(Source data)
- - - -

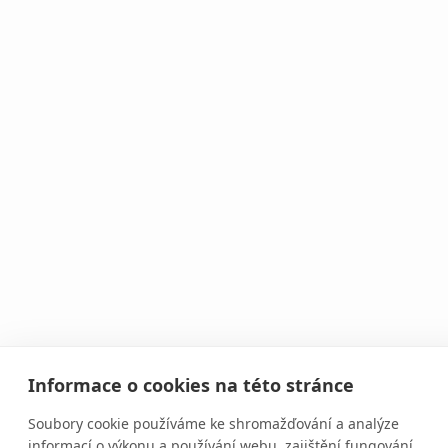
Informace o cookies na této stránce
Soubory cookie používáme ke shromažďování a analýze
informací o výkonu a používání webu, zajištění fungování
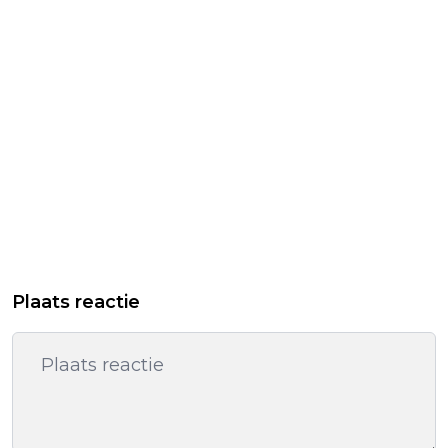
Plaats reactie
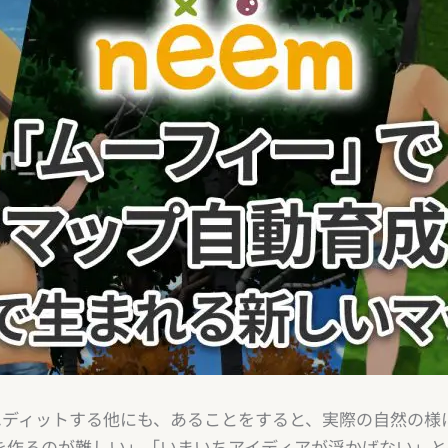
をエディットする他にも、あることをすると、実際の自然の様
を作るのが難しい」「いまいちアイディアが浮かばない」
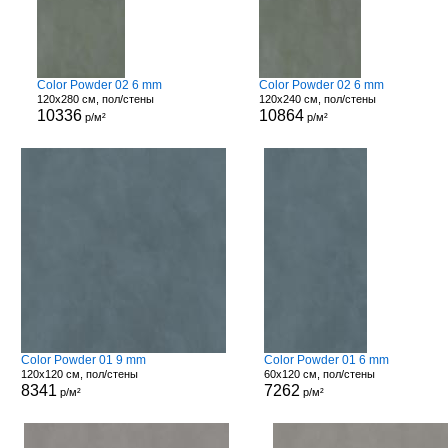
Color Powder 02 6 mm
Color Powder 02 6 mm
120x280 см, пол/стены
120x240 см, пол/стены
10336
10864
р/м²
р/м²
Color Powder 01 9 mm
Color Powder 01 6 mm
120x120 см, пол/стены
60x120 см, пол/стены
8341
7262
р/м²
р/м²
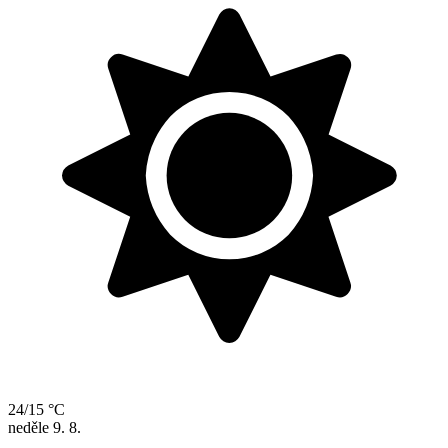
24/15 °C
neděle
9. 8.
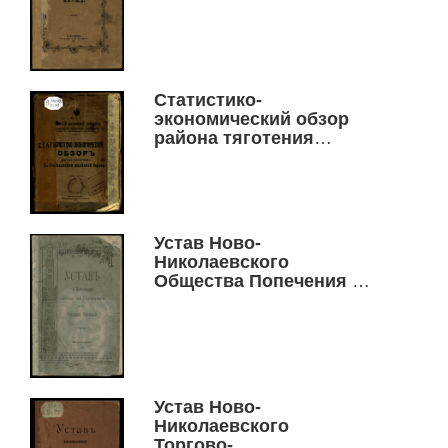
Статистико-
экономический обзор
района тяготения
Забайкальской
железной дороги
Устав Ново-
Николаевского
Общества Попечения о
народном образовании
Устав Ново-
Николаевского
Торгово-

- - - -

**EXERCISE GOAL**
Can you change "Color Powder" to "Stone Powder" in the lines above and give them again, with all else unchanged and the pictures left out?

**ANSWER SPACE**
Informace o cookies na této stránce
Soubory cookie používáme ke shromažďování a analýze
informací o výkonu a používání webu, zajištění fungování
Plaats reactie
をエディットする他にも、あることをすると、実際の自然の様
を作るのが難しい」「いまいちアイディアが浮かばない」
Stone Powder 02 6 mm
Stone Powder 02 6 mm
120x280 см, пол/стены
120x240 см, пол/стены
10336
10864
р/м²
р/м²
Stone Powder 01 9 mm
Stone Powder 01 6 mm
120x120 см, пол/стены
60x120 см, пол/стены
8341
7262
р/м²
р/м²
24/15 °C
neděle
9. 8.
Статистико-
экономический обзор
района тяготения
Забайкальской
железной дороги
Устав Ново-
Николаевского
Общества Попечения о
народном образовании
Устав Ново-
Николаевского
Торгово-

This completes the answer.